Pomegranate salad
From Philosophical Vegan Wiki
Revision as of 16:21, 30 June 2021 by Thebestofenergy (talk | contribs)
Difficulty: 1/5
Preparation and cooking time: 1 hour
Servings: 4
Cost per serving: $2.55 (total cost: $10.20)
Cost per 2000 kcal: $7.77
Nutrition facts per serving | |||||
CALORIES PER SERVING (kcal): 656 (calories in whole recipe: 2624) | |||||
Proteins | 30% | 17.1g | Protein: lysine | 31% | 0.6g |
Protein: methionine | 33% | 0.3g | |||
Protein: isoleucine | 38% | 0.7g | |||
Carbohydrates | 71% | 93.3g | Fibers | 39% | 14.9g |
Net carbs | n/a | 78.4g | |||
Sugars | n/a | 22.0g | |||
Fats | 40% | 26.1g | Omega-3 | 6% | 0.1g |
Omega-6 | 23% | 4.0g | |||
Saturated fats | n/a | 4.2g | |||
Vitamin B1 | 29% | 0.4mg | Vitamin B2 | 17% | 0.2mg |
Vitamin B3 | 26% | 4.3mg | Vitamin B5 | 48% | 2.4mg |
Vitamin B6 | 37% | 0.5mg | Folate | 30% | 121.3μg |
Vitamin A | 2% | 23.3μg | Vitamin C | 24% | 22.5mg |
Vitamin E | 15% | 2.4mg | Vitamin K | 85% | 103.1μg |
Vitamin B12 | / | / | Vitamin D | / | / |
Calcium | 6% | 69.4mg | Copper | 133% | 1.2mg |
Iron | 51% | 4.1mg | Magnesium | 40% | 163.3mg |
Manganese | 62% | 1.4mg | Phosphorus | 54% | 381.4mg |
Potassium | 21% | 989.7mg | Selenium | 26% | 14.3μg |
Zinc | 29% | 3.3mg | Sodium to taste |
Ingredients:
FOR THE SALAD
- 1 1/2 cups whole-wheat couscous
- 2 cups water
- Arils from 1 pomegranate
- 1 cup roughly chopped cashews
- 1/4 cup chopped fresh parsley leaves
- 1/8 cup chopped fresh mint
- 2 thinly sliced pears
- 2 thinly sliced avocadoes
FOR THE DRESSING
- 2/3 cup apple cider vinegar
- 1/2 tsp cinnamon powder
- Salt
- Black pepper
Instructions:
- In a small pot, bring 2 cups of water to a boil.

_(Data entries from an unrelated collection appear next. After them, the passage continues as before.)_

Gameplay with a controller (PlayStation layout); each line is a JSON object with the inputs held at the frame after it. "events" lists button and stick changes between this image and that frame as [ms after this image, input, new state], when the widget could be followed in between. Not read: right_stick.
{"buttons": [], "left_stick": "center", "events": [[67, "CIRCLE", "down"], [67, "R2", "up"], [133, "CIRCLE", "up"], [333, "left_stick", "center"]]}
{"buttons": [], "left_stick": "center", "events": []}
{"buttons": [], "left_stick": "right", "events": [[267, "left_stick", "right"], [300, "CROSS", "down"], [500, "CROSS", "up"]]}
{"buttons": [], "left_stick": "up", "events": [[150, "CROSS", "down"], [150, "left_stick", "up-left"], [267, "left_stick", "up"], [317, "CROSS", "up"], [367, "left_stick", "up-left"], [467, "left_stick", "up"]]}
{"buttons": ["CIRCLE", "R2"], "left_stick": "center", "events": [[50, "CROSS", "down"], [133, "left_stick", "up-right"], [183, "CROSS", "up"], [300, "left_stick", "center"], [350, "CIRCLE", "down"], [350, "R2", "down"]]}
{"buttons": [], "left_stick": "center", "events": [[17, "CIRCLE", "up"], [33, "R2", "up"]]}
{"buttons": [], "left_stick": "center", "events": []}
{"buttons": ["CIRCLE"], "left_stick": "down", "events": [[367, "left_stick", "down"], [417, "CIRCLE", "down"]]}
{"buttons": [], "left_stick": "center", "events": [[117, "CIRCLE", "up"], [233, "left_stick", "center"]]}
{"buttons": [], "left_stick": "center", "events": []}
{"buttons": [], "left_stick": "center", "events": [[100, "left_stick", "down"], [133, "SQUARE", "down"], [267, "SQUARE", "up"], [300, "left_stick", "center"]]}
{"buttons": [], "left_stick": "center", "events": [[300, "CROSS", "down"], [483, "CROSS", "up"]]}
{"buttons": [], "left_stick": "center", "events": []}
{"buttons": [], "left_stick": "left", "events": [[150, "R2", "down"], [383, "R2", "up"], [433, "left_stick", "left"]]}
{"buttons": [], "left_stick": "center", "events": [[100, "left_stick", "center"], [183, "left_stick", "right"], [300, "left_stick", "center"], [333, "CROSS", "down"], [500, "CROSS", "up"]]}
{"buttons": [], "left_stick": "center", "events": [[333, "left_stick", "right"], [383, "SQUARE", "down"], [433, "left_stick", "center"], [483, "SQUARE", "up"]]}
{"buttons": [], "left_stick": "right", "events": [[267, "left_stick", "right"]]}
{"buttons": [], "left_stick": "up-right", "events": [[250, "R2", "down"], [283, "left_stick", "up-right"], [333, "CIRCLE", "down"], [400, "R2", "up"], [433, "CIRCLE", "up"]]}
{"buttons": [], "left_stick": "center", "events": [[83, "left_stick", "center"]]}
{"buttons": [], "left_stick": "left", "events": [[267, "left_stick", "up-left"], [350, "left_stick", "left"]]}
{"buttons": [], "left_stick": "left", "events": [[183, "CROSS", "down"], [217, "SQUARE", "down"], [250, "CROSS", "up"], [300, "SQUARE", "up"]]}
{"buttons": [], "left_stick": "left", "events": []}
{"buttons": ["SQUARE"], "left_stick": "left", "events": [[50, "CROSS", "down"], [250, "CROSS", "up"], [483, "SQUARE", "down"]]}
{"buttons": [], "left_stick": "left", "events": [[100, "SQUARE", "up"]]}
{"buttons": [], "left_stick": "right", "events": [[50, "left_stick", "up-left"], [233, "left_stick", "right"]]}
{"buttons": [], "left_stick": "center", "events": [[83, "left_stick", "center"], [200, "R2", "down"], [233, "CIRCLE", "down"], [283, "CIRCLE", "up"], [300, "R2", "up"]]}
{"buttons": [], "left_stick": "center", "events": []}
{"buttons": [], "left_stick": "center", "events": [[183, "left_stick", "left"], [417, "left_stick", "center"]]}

Turn off the heat, add the couscous, and let sit for 5 minutes. Once ready, transfer the couscous into a bowl and put in the fridge to cool off for 45 minutes.
- Once the couscous is cold, combine all of the salad ingredients in a large bowl except for the pear and the avocado.
- In a small cup, combine all of the dressing ingredients together. Add salt and black pepper to taste.
- Stir the dressing in the salad until evenly mixed.
- Top with slices of pear and avocado.
Serving:
On a plate, serve some salad. Drizzle some additional dressing on top of the pear and avocado slices. Sprinkle additional cashews for extra nuttiness.